Dans la deuxième partie du livre, ce sont encore les aboiements d’un chien qui font lien avec la narration. Cette fois-ci, A. Shibli permute du « ils » au « je » d’une jeune femme, maniaque elle aussi de propreté, autant oppressée que l’officier, en proie à des crises de panique, parquée dans son domicile inconfortable et fouillée lors de ses déplacements dans Ramallah. L’écrivaine stipule, entre ironie et amertume : « j’espère que je ne dérange personne (…) si je dis que nous vivons sous occupation ». À la recherche des traces de cet événement, survenu vingt-cinq ans avant sa naissance, l’écrivaine-archiviste part dans le désert de poussière et de cendre. Elle va affronter un enfer tonitruant de sons de sirènes, de tirs, de circulation tonitruante, parfois de bombardements, se retrouver piégée, contrôlée, dans un monde hostile, perclus de frontières, où tout est explosif. Est-ce là une partie du constat de l’avenir de notre planète, avec l’espoir qu’en exhumant les exactions du passé, les soumettant à l’opinion, l’on parvienne à s’en affranchir pour reconstruire nos sociétés ensemble et sur des bases équitables ? C’est ce besoin que procure ce très beau texte, extraordinaire de vitalité, de résistivité. Déchiffrer l’origine d’un territoire, en l’occurrence les cartes israéliennes et palestiniennes, reste très difficile, demande des compétences ethnographiques et archéologiques. La romancière tente de franchir les obstacles de béton, les cloisons de séparation, les forteresses, pour retrouver les oasis et les vestiges d’une civilisation oubliée, dans un temps altéré, filtré par les informations officielles. Sa trajectoire est ainsi minutée comme une quête, ponctuée de rencontres comme dans un road-movie.

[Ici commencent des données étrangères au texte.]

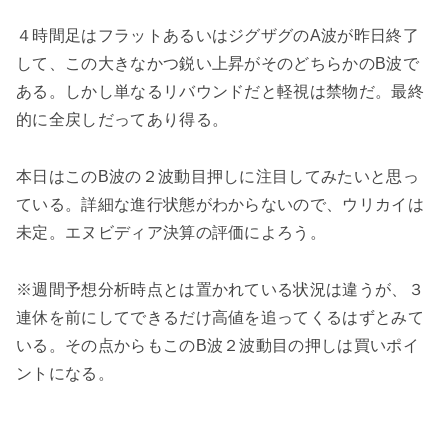
４時間足はフラットあるいはジグザグのA波が昨日終了
して、この大きなかつ鋭い上昇がそのどちらかのB波で
ある。しかし単なるリバウンドだと軽視は禁物だ。最終
的に全戻しだってあり得る。
本日はこのB波の２波動目押しに注目してみたいと思っ
ている。詳細な進行状態がわからないので、ウリカイは
未定。エヌビディア決算の評価によろう。
※週間予想分析時点とは置かれている状況は違うが、３
連休を前にしてできるだけ高値を追ってくるはずとみて
いる。その点からもこのB波２波動目の押しは買いポイ
ントになる。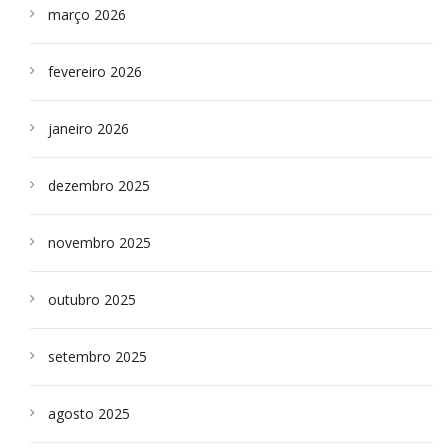
março 2026
fevereiro 2026
janeiro 2026
dezembro 2025
novembro 2025
outubro 2025
setembro 2025
agosto 2025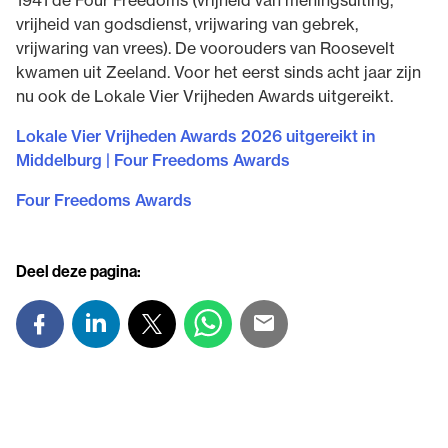
1941 de Four Freedoms (vrijheid van meningsuiting,
vrijheid van godsdienst, vrijwaring van gebrek,
vrijwaring van vrees). De voorouders van Roosevelt
kwamen uit Zeeland. Voor het eerst sinds acht jaar zijn
nu ook de Lokale Vier Vrijheden Awards uitgereikt.
Lokale Vier Vrijheden Awards 2026 uitgereikt in
Middelburg | Four Freedoms Awards
Four Freedoms Awards
Deel deze pagina: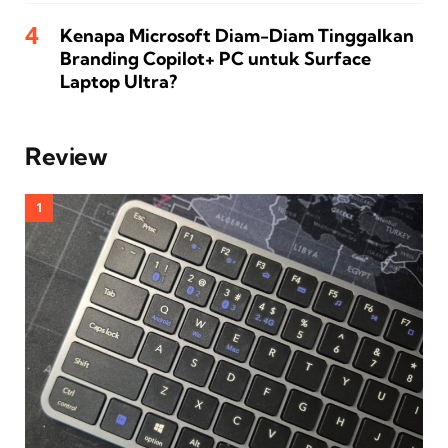
Kenapa Microsoft Diam-Diam Tinggalkan
Branding Copilot+ PC untuk Surface
Laptop Ultra?
Review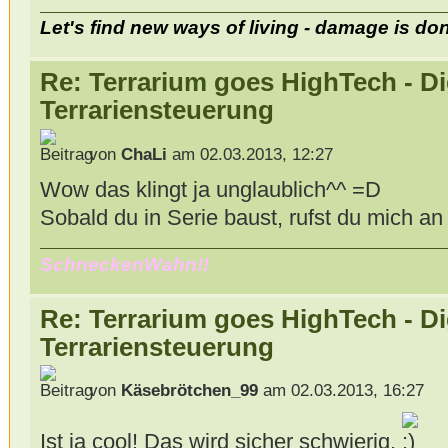
Let's find new ways of living - damage is do
Re: Terrarium goes HighTech - Di
Terrariensteuerung
von
ChaLi
am 02.03.2013, 12:27
Wow das klingt ja unglaublich^^ =D
Sobald du in Serie baust, rufst du mich a
SchneckenWahn!!
Re: Terrarium goes HighTech - Di
Terrariensteuerung
von
Käsebrötchen_99
am 02.03.2013, 16:27
Ist ja cool! Das wird sicher schwierig.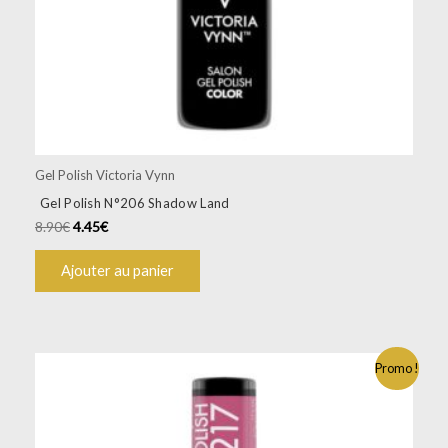
Gel Polish Victoria Vynn
Gel Polish N°206 Shadow Land
8.90
€
4.45
€
Ajouter au panier
Promo !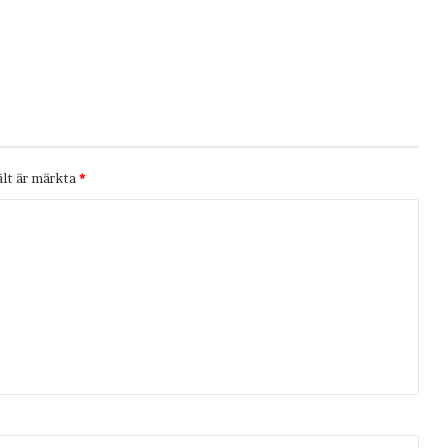
ält är märkta
*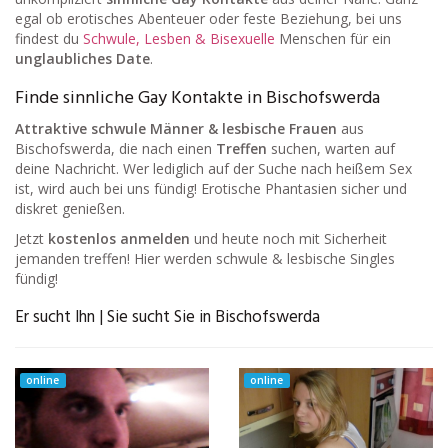
egal ob erotisches Abenteuer oder feste Beziehung, bei uns
findest du
Schwule, Lesben & Bisexuelle
Menschen für ein
unglaubliches Date
.
Finde sinnliche Gay Kontakte in Bischofswerda
Attraktive schwule Männer & lesbische Frauen
aus
Bischofswerda, die nach einen
Treffen
suchen, warten auf
deine Nachricht. Wer lediglich auf der Suche nach heißem Sex
ist, wird auch bei uns fündig! Erotische Phantasien sicher und
diskret genießen.
Jetzt
kostenlos anmelden
und heute noch mit Sicherheit
jemanden treffen! Hier werden schwule & lesbische Singles
fündig!
Er sucht Ihn | Sie sucht Sie in Bischofswerda
online
online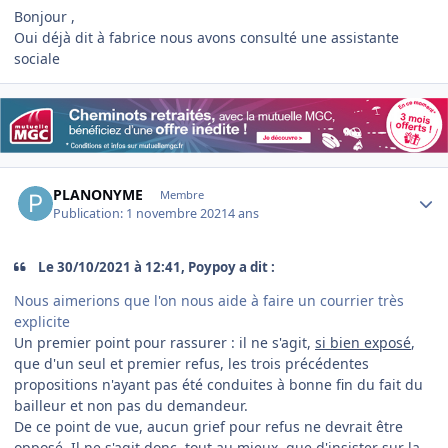
Bonjour ,
Oui déjà dit à fabrice nous avons consulté une assistante
sociale
Author stats
PLANONYME
Membre
Publication:
1 novembre 2021
4 ans
Le 30/10/2021 à 12:41, Poypoy a dit :
Nous aimerions que l'on nous aide à faire un courrier très
explicite
Un premier point pour rassurer : il ne s'agit,
si bien exposé
,
que d'un seul et premier refus, les trois précédentes
propositions n'ayant pas été conduites à bonne fin du fait du
bailleur et non pas du demandeur.
De ce point de vue, aucun grief pour refus ne devrait être
opposé. Il ne s'agit donc, tout au mieux, que d'insister sur la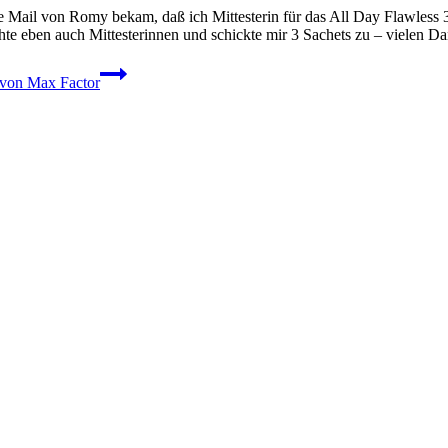
e Mail von Romy bekam, daß ich Mittesterin für das All Day Flawless 
chte eben auch Mittesterinnen und schickte mir 3 Sachets zu – vielen
n von Max Factor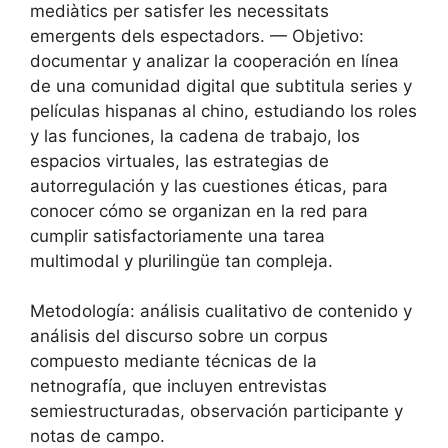
mediàtics per satisfer les necessitats
emergents dels espectadors. — Objetivo:
documentar y analizar la cooperación en línea
de una comunidad digital que subtitula series y
películas hispanas al chino, estudiando los roles
y las funciones, la cadena de trabajo, los
espacios virtuales, las estrategias de
autorregulación y las cuestiones éticas, para
conocer cómo se organizan en la red para
cumplir satisfactoriamente una tarea
multimodal y plurilingüe tan compleja.
Metodología: análisis cualitativo de contenido y
análisis del discurso sobre un corpus
compuesto mediante técnicas de la
netnografía, que incluyen entrevistas
semiestructuradas, observación participante y
notas de campo.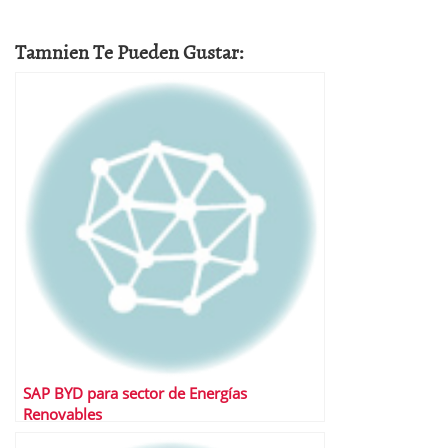
Tamnien Te Pueden Gustar:
SAP BYD para sector de Energías
Renovables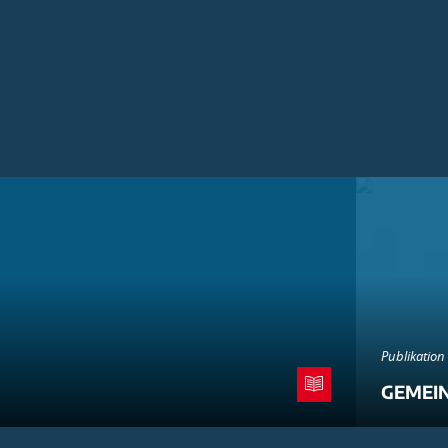
Publikation
GEMEI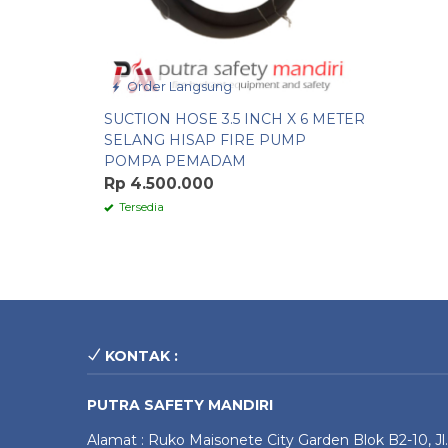
Order Langsung
SUCTION HOSE 3.5 INCH X 6 METER
SELANG HISAP FIRE PUMP
POMPA PEMADAM
Rp 4.500.000
Tersedia
KONTAK :
PUTRA SAFETY MANDIRI
Alamat : Ruko Maisonete City Garden Blok B2-10, Jl.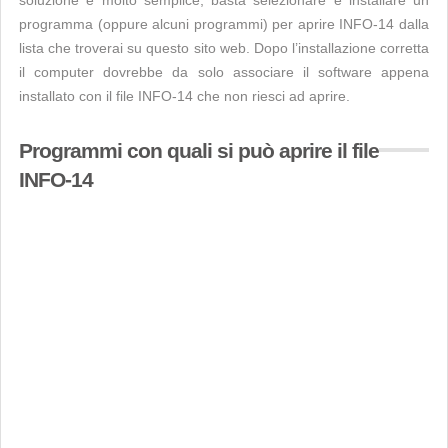
soluzione è molto semplice, basta selezionare e installare un
programma (oppure alcuni programmi) per aprire INFO-14 dalla
lista che troverai su questo sito web. Dopo l’installazione corretta
il computer dovrebbe da solo associare il software appena
installato con il file INFO-14 che non riesci ad aprire.
Programmi con quali si può aprire il file
INFO-14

Dans l’erg dénudé, lors d’une errance irrépressible, une femme moderne parle d’une autre femme, une nomade archétypale. Adania Shibli fusionne avec la victime, la Bédouine au sexe meurtri, et cette transsubstantiation, ce remplacement poignant, les métamorphosent toutes deux en « mouches fébriles », invisibles dans une étendue austère. Shibli lance son écriture comme un lasso, attrapant au vol ses personnages, pour ensuite les laisser s’échapper jusqu’à l’effacement. Ils surgissent, hagards, incongrus, comme dans Le Procès de Kafka, voués à errer ou condamnés à mort, recouverts de sable, engloutis dans la matière brûlante.